Your objective
Word for word, return each entry that follows, with every image removed.

Stored items from a collection:
________________________________________

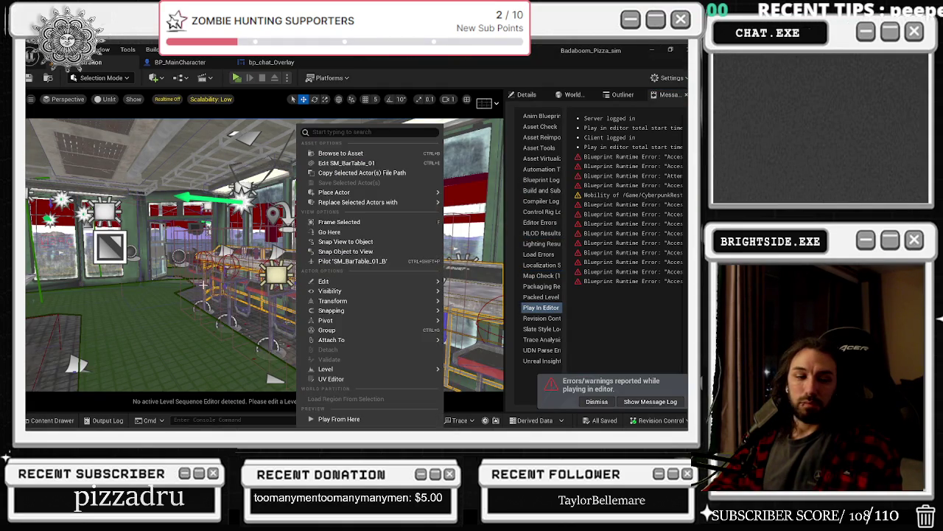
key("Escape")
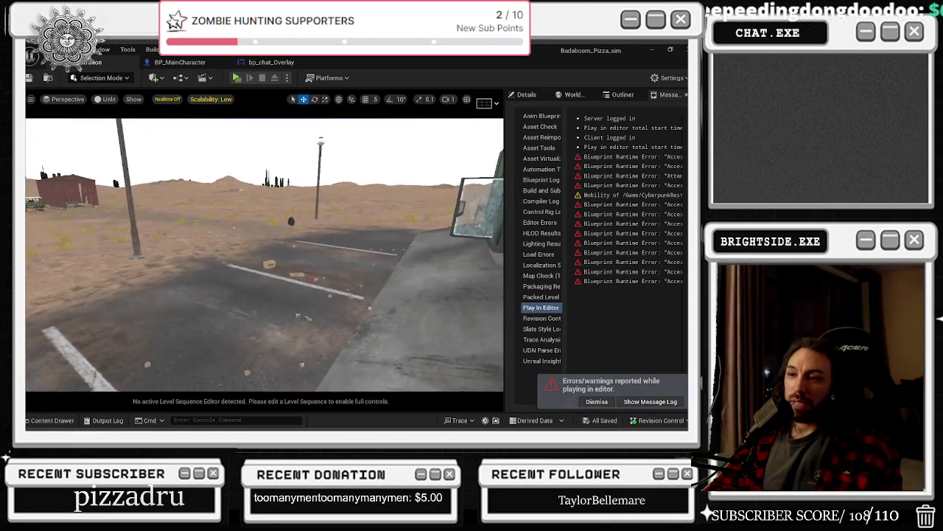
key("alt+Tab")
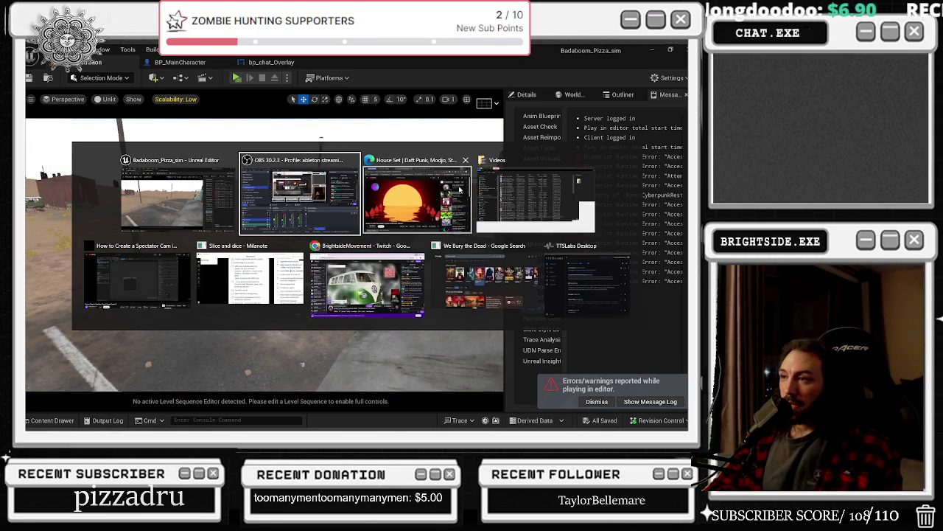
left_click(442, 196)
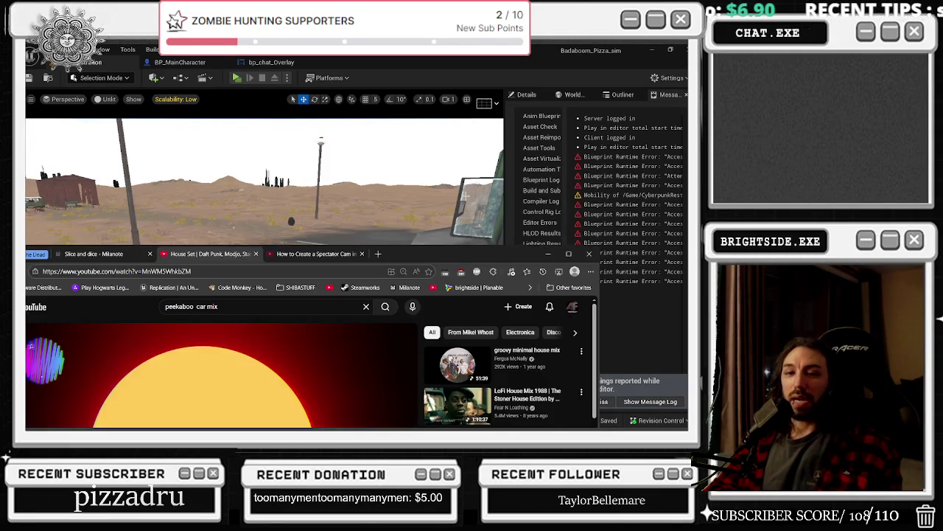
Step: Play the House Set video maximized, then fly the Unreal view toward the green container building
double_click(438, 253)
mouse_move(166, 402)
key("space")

________________________________________

Output of the task
key("Escape")
key("alt+Tab")
left_click(442, 196)
Step: Play the House Set video maximized, then fly the Unreal view toward the green container building
double_click(438, 253)
mouse_move(166, 402)
key("space")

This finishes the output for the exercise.